«No temas, que yo estoy contigo» (Is 43,5)
Comunicar esperanza y confianza en nuestros tiempos
Gracias al desarrollo tecnológico, el acceso a los medios
de comunicación es tal que muchísimos individuos tienen la posibilidad de
compartir inmediatamente noticias y de difundirlas de manera capilar. Estas
noticias pueden ser bonitas o feas, verdaderas o falsas. Nuestros padres en la
fe ya hablaban de la mente humana como de una piedra de molino que, movida por
el agua, no se puede detener. Sin embargo, quien se encarga del molino tiene la
posibilidad de decidir si moler trigo o cizaña. La mente del hombre está
siempre en acción y no puede dejar de «moler» lo que recibe, pero está en
nosotros decidir qué material le ofrecemos. (cf. Casiano el Romano, Carta a
Leoncio Igumeno).
Me gustaría con este mensaje llegar y animar a todos los
que, tanto en el ámbito profesional como en el de las relaciones personales,
«muelen» cada día mucha información para ofrecer un pan tierno y
bueno a todos
los que se alimentan de los frutos de su comunicación.

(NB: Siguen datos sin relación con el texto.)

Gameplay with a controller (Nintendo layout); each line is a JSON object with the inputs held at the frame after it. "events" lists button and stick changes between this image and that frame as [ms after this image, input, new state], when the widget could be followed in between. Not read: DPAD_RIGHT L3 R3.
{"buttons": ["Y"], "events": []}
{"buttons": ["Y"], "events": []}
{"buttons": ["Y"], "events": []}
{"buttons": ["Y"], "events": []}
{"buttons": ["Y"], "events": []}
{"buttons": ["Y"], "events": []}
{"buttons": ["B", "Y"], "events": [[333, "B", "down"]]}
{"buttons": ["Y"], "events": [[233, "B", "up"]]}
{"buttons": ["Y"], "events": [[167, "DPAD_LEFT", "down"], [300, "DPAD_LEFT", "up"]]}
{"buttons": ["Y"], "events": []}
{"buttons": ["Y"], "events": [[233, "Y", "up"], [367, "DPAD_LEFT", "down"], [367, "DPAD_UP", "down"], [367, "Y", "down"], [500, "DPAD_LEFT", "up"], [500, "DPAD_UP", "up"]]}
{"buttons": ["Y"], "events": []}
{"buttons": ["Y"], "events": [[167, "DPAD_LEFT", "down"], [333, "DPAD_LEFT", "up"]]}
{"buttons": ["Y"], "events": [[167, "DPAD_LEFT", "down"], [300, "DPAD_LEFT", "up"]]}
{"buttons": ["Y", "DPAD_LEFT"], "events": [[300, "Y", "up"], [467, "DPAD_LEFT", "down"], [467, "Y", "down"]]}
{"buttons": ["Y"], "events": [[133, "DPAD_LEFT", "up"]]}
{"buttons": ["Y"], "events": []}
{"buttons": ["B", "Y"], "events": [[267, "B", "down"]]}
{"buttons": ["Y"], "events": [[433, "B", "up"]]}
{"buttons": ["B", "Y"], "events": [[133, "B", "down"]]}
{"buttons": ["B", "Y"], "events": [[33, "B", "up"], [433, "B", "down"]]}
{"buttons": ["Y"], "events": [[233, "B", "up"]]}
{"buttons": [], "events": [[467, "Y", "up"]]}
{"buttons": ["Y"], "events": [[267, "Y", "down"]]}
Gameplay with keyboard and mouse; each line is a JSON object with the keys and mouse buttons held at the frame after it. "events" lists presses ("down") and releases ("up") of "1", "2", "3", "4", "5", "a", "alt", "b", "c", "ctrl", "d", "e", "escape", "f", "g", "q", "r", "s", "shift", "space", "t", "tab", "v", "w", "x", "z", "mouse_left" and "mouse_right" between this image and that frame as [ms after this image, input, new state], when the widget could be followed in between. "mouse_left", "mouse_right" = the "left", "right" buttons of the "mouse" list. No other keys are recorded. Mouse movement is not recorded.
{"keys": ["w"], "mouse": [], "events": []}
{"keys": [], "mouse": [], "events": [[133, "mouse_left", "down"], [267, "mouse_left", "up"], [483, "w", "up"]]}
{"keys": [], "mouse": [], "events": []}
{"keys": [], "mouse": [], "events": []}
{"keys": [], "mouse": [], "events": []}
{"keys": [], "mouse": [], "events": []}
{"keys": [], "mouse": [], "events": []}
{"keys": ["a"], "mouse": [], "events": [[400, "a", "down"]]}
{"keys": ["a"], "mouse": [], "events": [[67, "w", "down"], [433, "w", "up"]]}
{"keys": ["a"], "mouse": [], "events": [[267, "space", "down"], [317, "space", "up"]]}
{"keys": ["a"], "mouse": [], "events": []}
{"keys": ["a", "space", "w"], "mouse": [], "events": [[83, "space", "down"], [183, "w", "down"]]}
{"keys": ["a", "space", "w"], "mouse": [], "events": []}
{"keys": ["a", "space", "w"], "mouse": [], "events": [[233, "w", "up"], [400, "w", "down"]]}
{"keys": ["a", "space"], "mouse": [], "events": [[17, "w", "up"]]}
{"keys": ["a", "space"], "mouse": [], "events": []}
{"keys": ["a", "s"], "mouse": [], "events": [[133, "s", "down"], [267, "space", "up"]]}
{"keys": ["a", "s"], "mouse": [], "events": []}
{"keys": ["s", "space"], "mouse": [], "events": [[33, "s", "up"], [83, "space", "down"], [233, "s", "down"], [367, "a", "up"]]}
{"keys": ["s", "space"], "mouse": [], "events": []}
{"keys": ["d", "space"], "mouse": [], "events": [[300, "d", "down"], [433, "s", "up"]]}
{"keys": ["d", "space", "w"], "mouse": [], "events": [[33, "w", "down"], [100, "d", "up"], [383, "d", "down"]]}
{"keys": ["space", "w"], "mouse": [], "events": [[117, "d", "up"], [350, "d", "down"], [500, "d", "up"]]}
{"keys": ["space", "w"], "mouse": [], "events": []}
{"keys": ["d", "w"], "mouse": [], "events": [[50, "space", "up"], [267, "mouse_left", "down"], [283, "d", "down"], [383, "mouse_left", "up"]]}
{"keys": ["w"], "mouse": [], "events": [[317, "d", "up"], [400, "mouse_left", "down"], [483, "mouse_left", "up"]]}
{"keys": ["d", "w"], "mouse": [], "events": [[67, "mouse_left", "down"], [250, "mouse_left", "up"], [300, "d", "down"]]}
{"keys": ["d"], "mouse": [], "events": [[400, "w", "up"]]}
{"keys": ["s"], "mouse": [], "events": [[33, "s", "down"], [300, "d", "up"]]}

Quisiera exhortar a
todos a una comunicación constructiva que, rechazando los prejuicios contra los
demás, fomente una cultura del encuentro que ayude a mirar la realidad con
auténtica confianza.
Creo que es necesario romper el círculo vicioso de la
angustia y frenar la espiral del miedo, fruto de esa costumbre de centrarse en
las «malas noticias» (guerras, terrorismo, escándalos y cualquier tipo de
frustración en el acontecer humano). Ciertamente, no se trata de favorecer una
desinformación en la que se ignore el drama del sufrimiento, ni de caer en un
optimismo ingenuo que no se deja afectar por el escándalo del mal. Quisiera,
por el contrario, que todos tratemos de superar ese sentimiento de disgusto y de
resignación que con frecuencia se apodera de nosotros, arrojándonos en la
apatía, generando miedos o dándonos la impresión de que no se puede frenar el
mal. Además, en un sistema comunicativo donde reina la lógica según la cual
para que una noticia sea buena ha de causar un impacto, y donde fácilmente se
hace espectáculo del drama del dolor y del misterio del mal, se puede caer en
la tentación de adormecer la propia conciencia o de caer en la desesperación.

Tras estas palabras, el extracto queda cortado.